●裁判所が(中略)別居時に子を連れ去り、現在に至るまで生活を共にしているからという理由だけで、親権者を判断している事案はない

●少なくとも代理人に弁護士が就任している事案で、親権争いに備えて、まず子を連れ去りなさいというようなことをアドバイスすることはあり得ない。親権に関する裁判所の判断基準を正しく理解すれば、「連れ去ったもの勝ち」(中略)「実子誘拐」「子の実効支配」などという批判が的外れであることは、当然のこととして理解できるからである

●一般には、(中略)特に監護の実績、主たる監護者が重要視され、また、子の年齢が上がるにつれて子の意思・子の希望も重視される

●監護の実績とは監護の継続性とも言うが、別居後の監護のことだけをさしているのではない。(中略)子が生まれてから(中略)現在に至るまで、誰が子の主たる監護者であるのかに着目して判断しているのであり、別居時に子を連れ去ったからといって、監護の継続性が認められるわけがない

●別居時のバタバタした状況で子を奪取したからといって、そのままの関係が尊重されるほど、裁判所の判断は安易ではない。連れ去ったもの勝ち、実子誘拐などという言説はこうした家裁実務を無視するものであり、不適切な見解と言う他ない

まず、分かりやすい点から指摘しておきます。以下では、弁護士による著作を3点見ていきます。まず、中村(2005)です。 

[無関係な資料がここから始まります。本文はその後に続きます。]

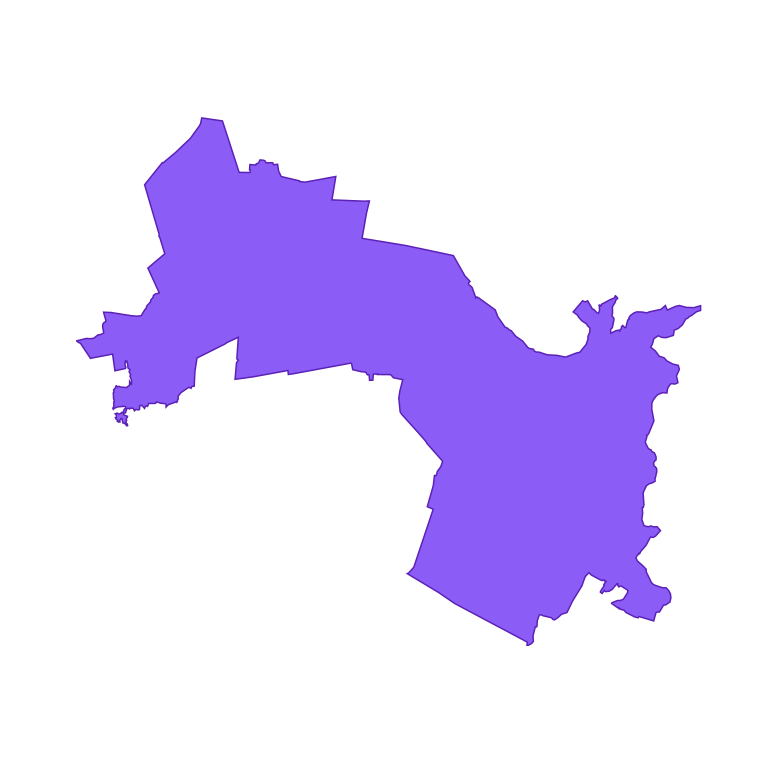 the district of Nalbant, Tulcea, Romania, rotated 277°
{"feature_id": "2599482B6965012888187", "entity_name": "Nalbant", "entity_type": "district", "adm_level": 2, "iso_a3": "ROU", "parent_name": "Romania", "parent_adm1": "Tulcea", "projection": "natural_earth1", "projection_center": [28.557, 45.014], "detail": "fine", "context": "isolated", "style": "filled", "palette": "violet", "viewbox_px": 768, "rotation_deg": 277, "n_neighbors": 0, "source": "geoboundaries", "source_scale": "gbopen_adm2", "svg_char_len": 6143}
<svg xmlns="http://www.w3.org/2000/svg" viewBox="0 0 768 768"><g transform="rotate(277 384 384)"><path d="M389.2,73.2L389.2,74.2L388.2,75.2L387.4,77.8L373.7,89.5L380.6,111.0L364.3,115.3L367.9,125.5L368.9,125.8L371.8,124.5L375.5,124.6L375.2,126.2L374.4,126.0L373.1,127.0L368.6,128.0L367.3,130.1L365.2,129.5L362.2,131.4L360.8,130.9L357.2,132.8L353.3,133.5L352.9,133.1L355.4,131.2L351.9,131.6L349.1,128.8L348.9,122.8L349.4,121.3L348.7,119.8L349.6,118.7L349.2,118.1L347.9,118.1L345.2,116.3L342.9,117.0L342.3,116.4L336.3,117.4L334.9,118.4L333.4,118.0L329.0,118.6L326.9,117.8L325.9,118.4L327.0,119.2L328.8,122.4L330.2,128.9L329.8,130.4L328.2,130.7L327.6,129.4L323.8,128.4L323.5,127.9L323.9,127.4L321.8,125.1L322.6,122.6L321.6,120.8L320.8,122.0L318.3,122.5L317.8,121.5L316.7,122.2L315.5,124.1L314.6,123.8L314.5,124.5L313.8,125.0L314.2,126.6L315.4,126.0L317.8,127.3L317.7,128.0L313.4,129.7L313.4,131.2L311.1,133.9L311.5,134.6L312.9,134.1L314.2,132.4L316.5,133.0L317.0,132.4L320.7,133.4L321.5,129.8L322.4,129.1L323.3,129.3L323.9,131.0L327.7,131.6L328.8,132.8L328.2,134.5L329.1,135.0L329.3,138.0L327.0,139.6L328.5,141.1L328.4,143.8L329.2,144.5L332.5,144.1L333.3,146.2L330.6,149.3L332.8,149.9L333.4,151.0L333.0,152.0L336.0,152.9L336.9,159.6L338.6,160.4L337.7,164.6L337.8,169.2L337.3,170.2L334.6,170.5L337.4,172.7L340.7,179.6L340.4,180.1L341.3,181.1L342.9,181.0L344.3,181.7L346.4,181.0L350.5,183.3L357.0,190.7L356.2,193.0L358.0,193.5L358.7,195.9L373.3,194.8L387.0,195.2L404.5,221.5L406.1,223.2L412.6,233.7L391.9,234.8L391.0,234.9L389.8,236.5L387.2,235.0L370.5,235.6L375.3,253.7L385.7,287.0L381.8,287.9L383.1,292.7L400.7,348.6L400.1,349.4L394.4,351.2L393.4,360.1L393.6,364.3L391.1,366.4L391.4,368.1L385.9,369.2L386.4,372.5L392.4,372.2L393.3,376.2L392.6,376.2L394.1,389.5L391.3,392.7L390.6,402.1L379.0,400.6L371.8,400.4L358.4,403.4L356.2,405.1L336.8,427.4L331.7,432.9L330.3,433.8L314.5,451.6L308.7,450.4L303.8,447.6L299.6,447.0L299.2,446.6L299.4,445.4L299.1,445.2L289.1,445.3L267.5,441.9L265.7,448.1L205.8,435.9L199.6,431.6L198.6,430.2L183.8,463.4L174.8,480.8L145.2,557.8L142.1,557.7L142.3,559.2L144.3,562.0L146.6,563.6L152.3,562.6L161.5,563.8L161.5,565.0L162.4,565.4L167.7,565.0L173.8,566.3L174.0,568.2L173.4,569.8L172.4,578.8L170.9,580.3L170.7,582.0L173.0,584.8L177.0,588.2L179.5,593.5L191.3,597.5L207.7,605.0L217.1,607.1L221.7,610.3L219.6,613.2L216.4,621.4L215.4,624.3L216.1,625.0L216.3,626.7L215.4,626.7L215.2,628.5L212.4,626.9L211.4,626.6L210.9,627.2L204.5,624.1L203.6,624.2L202.7,626.0L205.9,627.9L205.0,629.0L205.4,631.6L206.0,633.2L207.4,634.5L207.4,635.1L214.3,639.7L214.0,640.7L212.9,640.4L211.2,641.7L212.5,643.8L208.9,651.2L206.5,651.1L199.5,647.8L198.0,645.0L197.5,642.0L194.7,636.9L193.9,636.7L190.3,643.4L190.7,643.9L189.5,644.8L189.4,645.3L189.9,645.4L189.1,646.9L188.7,649.9L186.7,652.0L183.4,661.1L182.9,664.7L184.3,665.5L181.7,680.6L190.1,681.8L190.9,682.9L191.3,685.2L198.3,688.3L198.7,688.7L199.0,690.4L202.5,694.4L206.8,694.8L210.8,693.8L213.5,691.9L216.1,688.9L215.7,685.4L217.1,678.3L217.8,676.0L219.3,673.8L228.2,668.0L230.4,666.9L231.9,666.9L234.5,663.9L239.3,657.0L242.1,655.2L245.1,656.3L245.9,657.7L247.1,657.5L247.3,658.7L248.9,659.1L255.9,663.8L264.5,667.1L264.6,670.1L266.3,672.2L272.2,676.3L275.6,672.5L275.1,668.9L275.6,666.1L274.5,663.7L275.0,659.4L281.0,656.4L287.2,656.5L292.8,655.4L293.1,656.4L295.9,656.7L306.8,654.6L308.9,654.8L315.0,656.9L317.2,659.2L318.4,662.0L320.5,664.9L322.5,664.6L329.9,665.4L333.1,665.0L334.9,663.4L335.5,662.2L337.6,661.3L339.6,661.5L341.9,663.3L344.9,662.9L348.6,660.8L349.6,658.1L351.3,657.0L351.5,655.4L352.7,653.8L358.0,650.4L363.7,651.4L365.2,650.9L365.4,651.8L367.1,652.8L380.3,656.4L391.4,652.9L397.7,652.2L401.2,653.3L405.5,655.9L407.2,657.5L409.4,661.8L409.5,665.9L414.0,666.0L418.6,668.1L419.4,669.5L419.4,672.8L421.1,675.6L427.6,673.3L434.5,675.4L438.4,673.8L439.0,668.2L441.4,662.0L444.2,658.7L445.1,653.8L449.8,649.4L453.1,644.2L456.2,645.5L461.8,646.3L465.3,650.3L464.1,654.1L464.3,658.1L467.5,665.3L472.8,665.5L474.9,669.2L479.0,672.9L485.2,675.6L486.5,677.7L488.3,678.8L489.3,680.7L493.9,685.5L495.6,689.3L500.3,688.7L497.5,682.1L496.9,674.6L497.9,667.6L496.6,663.9L491.9,656.1L496.2,653.7L491.9,649.9L488.0,638.7L486.6,636.0L486.9,631.5L486.4,626.1L485.0,623.4L482.0,620.2L479.2,618.9L478.3,619.4L477.1,618.1L469.5,617.1L469.3,616.2L471.2,613.7L469.8,612.8L467.6,612.7L466.4,611.5L465.4,611.4L466.1,610.8L465.3,607.9L462.0,602.9L465.6,602.2L467.7,603.8L475.8,604.4L477.2,604.2L479.3,602.0L482.3,602.2L488.5,601.3L493.0,603.4L495.8,604.0L497.4,605.5L498.2,605.0L500.2,602.5L499.5,603.0L498.4,602.4L498.0,602.7L497.2,601.8L495.8,599.0L489.6,590.1L487.8,589.9L487.9,589.2L488.7,588.4L488.5,587.9L483.5,589.0L480.3,588.2L480.5,586.9L483.6,583.1L483.6,581.9L491.4,576.0L490.0,573.9L490.8,571.0L478.6,563.0L475.9,567.7L474.0,569.0L470.8,572.7L468.2,577.9L466.9,578.6L464.7,581.5L462.1,581.8L460.6,581.9L456.1,580.6L453.5,581.0L447.9,579.8L439.4,574.5L438.1,570.9L432.8,560.9L433.5,552.4L432.9,542.4L434.5,534.2L434.3,531.0L435.1,529.0L436.7,528.2L437.0,524.2L437.6,522.5L443.6,516.3L447.4,509.0L452.3,503.9L453.2,501.4L454.4,500.0L455.2,497.2L464.6,488.8L471.1,485.4L480.8,467.9L481.7,465.7L480.6,464.7L490.4,459.8L492.1,457.7L492.6,456.3L494.7,455.5L496.3,456.9L501.2,451.1L519.9,437.2L524.1,388.6L525.9,344.5L551.4,345.8L563.9,347.2L563.0,341.5L560.4,309.9L584.1,310.9L574.8,281.3L574.6,275.8L575.3,275.5L577.4,256.7L582.4,253.5L589.1,251.6L588.2,247.6L590.1,246.5L589.2,240.2L591.1,238.5L591.4,237.1L591.3,233.6L588.2,232.6L586.8,230.2L585.7,230.1L585.5,224.2L580.3,224.4L580.3,225.2L577.6,225.3L576.4,214.4L625.4,191.6L625.9,170.7L620.2,170.2L618.1,169.5L604.4,162.0L588.3,148.8L576.9,138.1L576.7,137.0L552.6,122.1L505.1,142.6L503.1,142.6L501.9,143.7L487.1,150.3L486.5,150.5L470.3,135.5L446.9,149.9L445.7,146.4L443.9,144.4L441.6,144.1L439.2,142.4L436.9,142.2L433.6,139.7L431.8,138.8L430.4,138.9L428.6,137.5L422.5,134.8L422.0,134.0L421.2,130.4L421.0,124.7L421.7,104.4L421.1,96.9L413.1,100.2L411.9,100.0L410.6,98.4L408.7,97.6L406.3,97.8L400.6,99.6L398.8,97.3L397.8,94.0L394.1,90.4L393.1,86.7L393.0,83.2L389.2,73.2Z" fill="#8b5cf6" stroke="#5b21b6" stroke-width="1.5"/></g></svg>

「別居に際して、子供を連れていくか、どうしようか。離婚になるかどうかはまだ確定的でなくても、もし離婚になったとき子どもを引き取る気持ちがあるなら、迷わず連れて出よう。(中略)夫や夫の親の言葉を真に受けて家を出て、「元気になったら子どもは渡してやる」という言葉を信じてそのつもりでいたら、それっきり子どもの親権は取れなくなった女性もいる」

また、財団法人日弁連法務研究財団(2007)は、冒頭の「はしがき」で以下のように述べています。

「実務家である弁護士にとって、親権をめぐる争いのある離婚事件で、常識といってよい認識がある。それは、親権者の指定を受けようとすれば、まず子どもを依頼者のもとに確保するということである。そのうえで、相手方(中略)にいかに問題があるかについての主張立証を尽くすということになる」

さらに大川・辻(2012)は、「ポイント」として「親権を譲りたくないときは、必ず子どもを連れて別居する」と指南しています。

従って、「代理人に弁護士が就任している事案で、親権争いに備えて、まず子を連れ去りなさいというようなことをアドバイスすることはあり得ない」というのは、極めて信憑性が疑わしい主張です。

では、それ以外の点についてはどうでしょうか。実は、誤りであるのは「連れ去ったもの勝ち、実子誘拐などという言説は、(中略)不適切な見解と言う他ない」という部分のみであって、それ以外は、概念論としては概ね間違っていません。